Par ailleurs, ce tableau ne rend pas compte des modalités particulières d'organisation des aumôneries bouddhiste, catholique et protestante, au sein desquelles les sommes perçues par les aumôniers indemnisés sont intégralement mutualisées (au niveau de la Fédération protestante de France pour le culte protestant, au niveau des diocèses pour le culte catholique et au niveau de l'Union bouddhiste de France pour le culte bouddhiste) afin de couvrir les frais de transport engagés par les aumôniers et l'organisation de différentes formations, si bien que, pour ces trois cultes, la distinction entre aumôniers indemnisés et intervenants d'aumônerie bénévoles n'est pas pertinente.


* 1 Infostat justice n° 131, Les chiffres de la justice française à l'aune des critères européens d'efficacité, Laëtita Brunin, octobre 2014.
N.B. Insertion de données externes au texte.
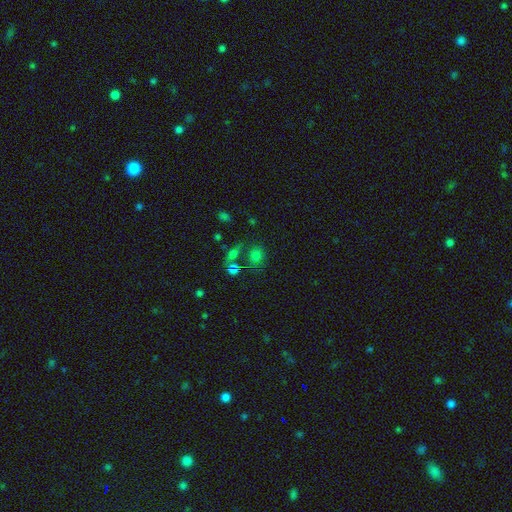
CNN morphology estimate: Smooth or featured? smooth (71%)
How rounded? round (64%)
Merging? none (52%)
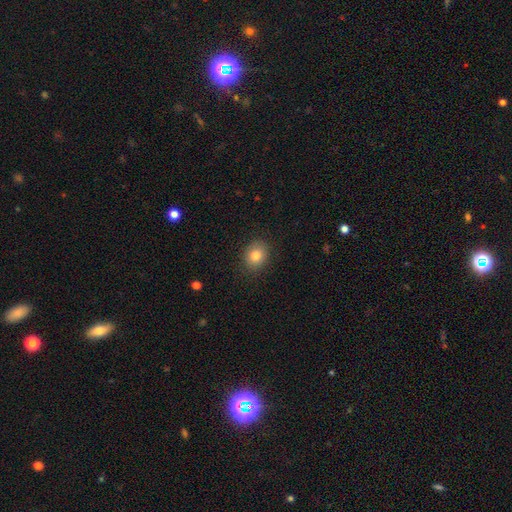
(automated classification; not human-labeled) smooth 81%, star or artifact 10%, featured or disk 9%. Down the decision tree: how rounded — round (57%); merging — none (87%).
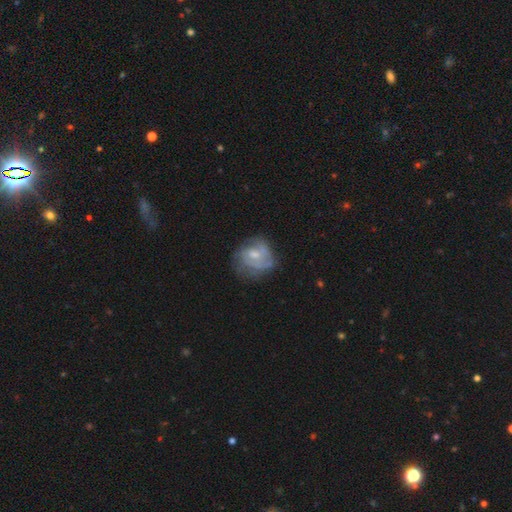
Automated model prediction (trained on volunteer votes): A featured or disk galaxy (61%) with no bar (59%), spiral arms (66%) and a moderate central bulge (49%). Merging: none (53%).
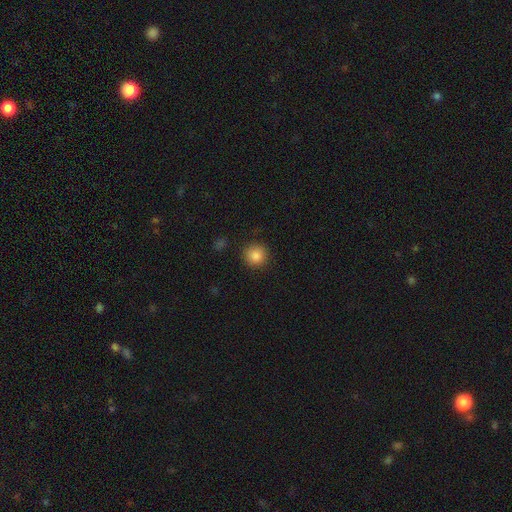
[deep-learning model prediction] Smooth or featured: smooth — 85% (star or artifact — 10%)
How rounded: round — 93% (in between — 6%)
Merging: none — 90% (minor disturbance — 7%)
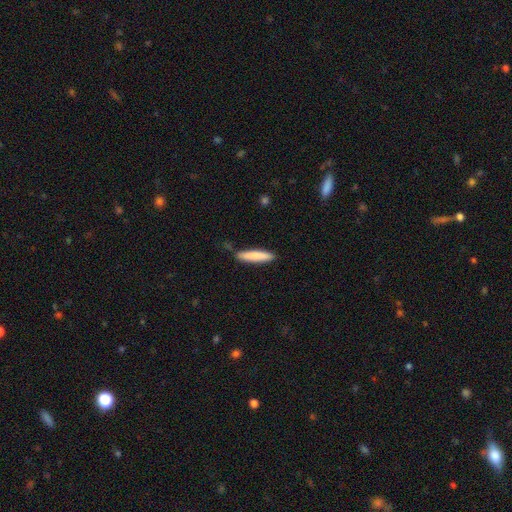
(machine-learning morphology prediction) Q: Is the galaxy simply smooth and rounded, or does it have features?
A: smooth — 82%.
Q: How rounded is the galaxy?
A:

* 2 Rapport demandé à la Cour des comptes en application de l'article 58-2° de la loi organique relative aux lois de finances (LOLF) et paru dans le rapport d'information n° 31 (2012-2013) de Edmond Hervé, fait au nom de la commission des finances, 10 octobre 2012.

* 3 Réponse du ministère de la justice au questionnaire budgétaire de votre rapporteur spécial.

* 4 Réponse du ministère de la justice au questionnaire budgétaire.

* 5 Y compris charges sociales et hors CAS « Pensions ».

* 6 Ce programme de construction de 13 200 places brutes et la fermeture de 2 885 places a été lancé en 2002 ; révisé, il prévoit désormais un solde net de 9 453 places.

* 7 Projet annuel de performances pour 2016.

* 8 Rapport d'information « Enfermer et éduquer : quel bilan pour les centres éducatifs fermés et les établissements pénitentiaires pour mineurs ? », n° 759 (2010-2011) de François Pillet et Jean-Claude Peyronnet, fait au nom de la commission des lois, juillet 2011 ; rapport conjoint de l'inspection générale des affaires sociales, inspection générale des services judiciaires et inspection de la protection judiciaire de la jeunesse (janvier 2013) ; relevé d'observations de la Cour des comptes du 18 décembre 2013 ; observations du contrôleur général des lieux privatifs de liberté ; avis rendus par le Défenseur des droits.

* 9 Rapport d'information « PJJ : poursuivre la modernisation », n° 217 (2014-2015) d'Antoine Lefèvre, fait au nom de la commission des finances, janvier 2015.

* 10 Voir commentaire de l'article 15 du rapport général de M. Albéric de Montgolfier.